Boursoufflé, lourd, parsemé
de personnages inutiles (le maire…) et de scènes comiques
incongrues (les commerçants chinois…), c'est un mélo
un peu raté, au scénario improbable et peu crédible,
avec un Poelvoorde qui en fait des tonnes face à trois comédiennes
(Deneuve, Chiara Mastroianni et Charlotte Gainsbourg) qui ne se
renouvellent pas et semblent sorties de films que l'on a déjà
vus. Et pourtant… pourtant ça fonctionne. L'émotion
prend aux moments où l'on ne s'y attend pas. La famille des
deux sœurs n'est pas particulièrement chaleureuse, mais
quelque chose d'impalpable se passe entre les actrices, quelque
chose qui rend crédible leurs regards, leurs échanges
et leurs étreintes.
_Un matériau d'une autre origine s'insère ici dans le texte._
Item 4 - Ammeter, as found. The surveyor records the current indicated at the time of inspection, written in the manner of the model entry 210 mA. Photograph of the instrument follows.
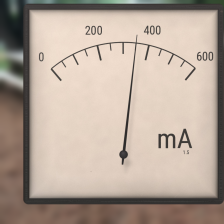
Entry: 350 mA
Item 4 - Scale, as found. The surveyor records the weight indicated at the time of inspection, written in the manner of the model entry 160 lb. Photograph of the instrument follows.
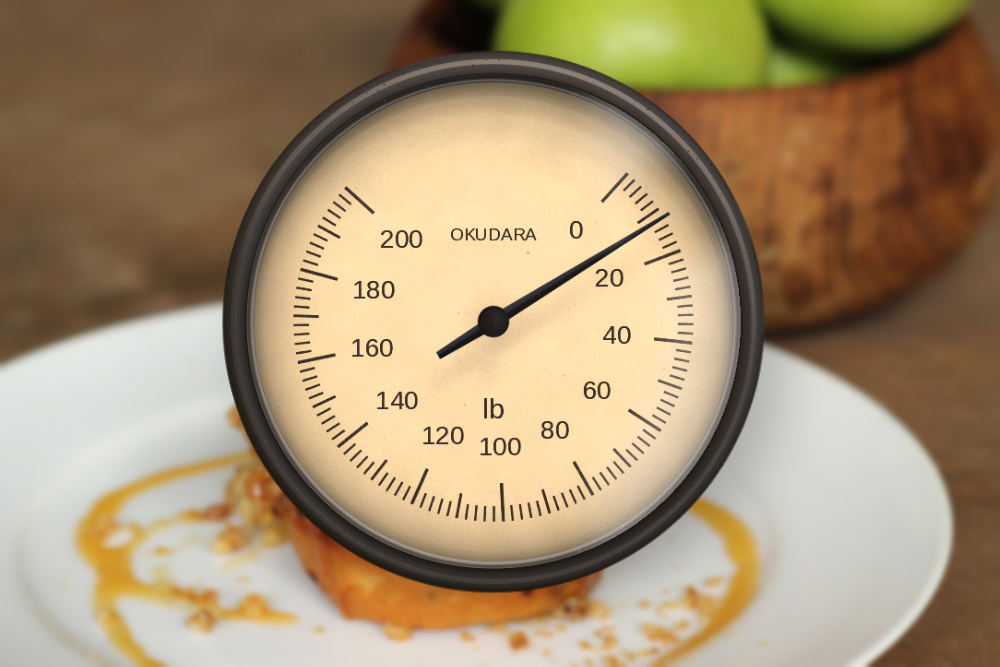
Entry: 12 lb
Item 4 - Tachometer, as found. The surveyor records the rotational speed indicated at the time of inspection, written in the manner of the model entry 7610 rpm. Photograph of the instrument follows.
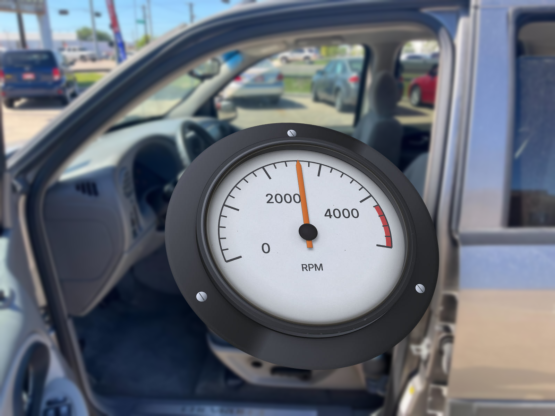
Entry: 2600 rpm
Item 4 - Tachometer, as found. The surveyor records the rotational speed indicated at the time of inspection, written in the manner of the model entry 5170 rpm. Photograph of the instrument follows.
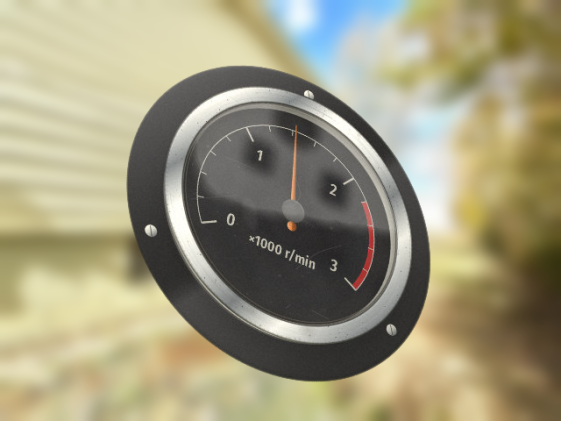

Et là, dans les yeux de Charlotte,
tout d'un coup, on sent une telle détresse et tout ce qui
ne se dit pas passe à l'écran, Chiara ne retient pas
ses larmes, Deneuve fait semblant de ne pas comprendre, et nous,
spectateurs, on est à leur table, et on se dit, putain c'est
ça aussi le ciné, être emporté par des
riens…
Benoît Jacquot laisse du temps aux scènes, et puis
soudain accélère, il y a un vrai rythme, l'urgence
(urgence de l'amour, des retrouvailles, de la fuite…) succède
au calme d'un instant suspendu, une grâce qui se prolonge,
baignée de lumière… au loin on entend des enfants
jouer, le bruit de la rue ou les craquements d'une maison.
Difficile de comprendre pourquoi, là, on voudrait que cela
ne s'arrête pas. Et puis vient la fin du film, un peu bizarre,
après un plan sublime sur le visage de Charlotte (apaisée
? soulagée ? épuisée ? défaite ? tout
peut se lire à ce moment-là), un retour en arrière,
et si le temps n'avait pas fait son œuvre, on peut alors imaginer
un autre récit, plus doux, dont on n'a pas vraiment besoin.